# Modding a pressurised basket - Dualit Espressivo



## flimflam_machine (Nov 21, 2012)

The main question: Is there any reason why you can't convert a pressurised basket into an unpressurised basket by drilling a few holes through the lower skin (the one with the single pinhole in it)? It's even got some nice dimples to guide the drill bit!

The other question: Does anyone know of an unpressurised basket that *definitely* works with the Dualit Espressivo.

The long backstory: I've just bought a Dualit Espressivo to replace a basic Krups machine that put in about 8 years of doughty service. I went for the Dualit because it was the only budget machine that I could find with a decent length steel steam wand. The red version (only £99 at Debenhams) also matches my kitchen (yeah, I know) and I like their toasters and grinder.

The moment I looked at the filter baskets I thought there was something odd about them, but I wasn't aware of the concept of pressurised baskets until I did a bit of research after the purchase. It took about 7 years to get my espresso up to scratch and my milk frothed decently so I have no desire to have to find a new optimum setup. Nor, living in a hard water area, do have any desire to wait for the day when it clogs up. So I'm after a way of reverting to an unpressurised basket and a decent grind and tamp (see questions above).

On a side note I think it's quite disengenuous of Dualit not to put anything on the packaging or the instructions (which can be downloaded online) about the "need" for filter papers to prolong the life of the filter baskets.

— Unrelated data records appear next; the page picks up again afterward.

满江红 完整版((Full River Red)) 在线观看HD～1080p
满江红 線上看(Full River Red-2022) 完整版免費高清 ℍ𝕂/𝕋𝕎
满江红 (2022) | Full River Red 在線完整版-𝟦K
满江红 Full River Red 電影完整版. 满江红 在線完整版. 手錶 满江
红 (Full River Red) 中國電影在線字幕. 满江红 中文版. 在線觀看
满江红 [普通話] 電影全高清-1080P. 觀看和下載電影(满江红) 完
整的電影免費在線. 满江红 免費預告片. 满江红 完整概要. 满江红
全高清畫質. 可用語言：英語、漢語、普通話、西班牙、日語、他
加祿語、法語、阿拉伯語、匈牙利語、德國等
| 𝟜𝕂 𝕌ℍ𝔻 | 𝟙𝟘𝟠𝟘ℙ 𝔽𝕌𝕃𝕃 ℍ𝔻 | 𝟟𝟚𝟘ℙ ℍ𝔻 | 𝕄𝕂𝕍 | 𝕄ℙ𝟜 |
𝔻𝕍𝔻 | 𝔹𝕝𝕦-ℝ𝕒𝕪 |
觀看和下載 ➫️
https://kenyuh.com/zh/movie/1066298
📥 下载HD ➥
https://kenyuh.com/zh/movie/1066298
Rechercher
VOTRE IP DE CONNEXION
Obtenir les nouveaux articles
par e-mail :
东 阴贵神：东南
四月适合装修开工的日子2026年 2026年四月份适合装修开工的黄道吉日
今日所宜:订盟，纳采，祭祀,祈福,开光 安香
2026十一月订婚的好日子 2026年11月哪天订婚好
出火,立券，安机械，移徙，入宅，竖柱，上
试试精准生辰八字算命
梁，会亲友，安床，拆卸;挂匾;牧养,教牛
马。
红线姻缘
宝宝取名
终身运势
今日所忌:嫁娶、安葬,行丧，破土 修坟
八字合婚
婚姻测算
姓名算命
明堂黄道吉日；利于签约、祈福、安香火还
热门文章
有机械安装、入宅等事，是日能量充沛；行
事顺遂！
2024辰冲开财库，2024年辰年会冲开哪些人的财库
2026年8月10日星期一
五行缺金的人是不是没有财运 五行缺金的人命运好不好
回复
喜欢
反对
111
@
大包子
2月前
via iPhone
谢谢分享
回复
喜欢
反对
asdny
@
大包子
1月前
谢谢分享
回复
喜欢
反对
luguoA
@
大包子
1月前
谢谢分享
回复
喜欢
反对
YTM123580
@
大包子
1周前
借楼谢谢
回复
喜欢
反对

In all the years of using my Krups it never occurred to me that filter baskets would have a limited life. This is a serious design compromise and it's telling that they give no hint of it until you open the packaging.


----------



## skenno (Oct 14, 2012)

I think it's a 51mm basket. I remember seeing this link from another forum saying that this 'would be' a perfect fit - if you can find one!...

http://www.seattlecoffeegear.com/non-pressurized-basket-upgrade-for-breville-delonghi-espresso-machines

Failing that you could maybe cut away the whole of the botom layer of the pressurised basket?


----------



## flimflam_machine (Nov 21, 2012)

skenno said:


> I think it's a 51mm basket. I remember seeing this link from another forum saying that this 'would be' a perfect fit - if you can find one!...
> 
> http://www.seattlecoffeegear.com/non-pressurized-basket-upgrade-for-breville-delonghi-espresso-machines
> 
> Failing that you could maybe cut away the whole of the botom layer of the pressurised basket?


My calipers say 51mm internal diameter, 52.5mm external and about 24mm deep. Are basket sizes usually quoted internal or external?

Thanks for the pointer, if they restock I might well get one. Alternatively I wonder if this would fit.


----------



## espressotechno (Apr 11, 2011)

The smallest filter basket I've come across is La Spaziale @ 51mm id x 53mm od.


----------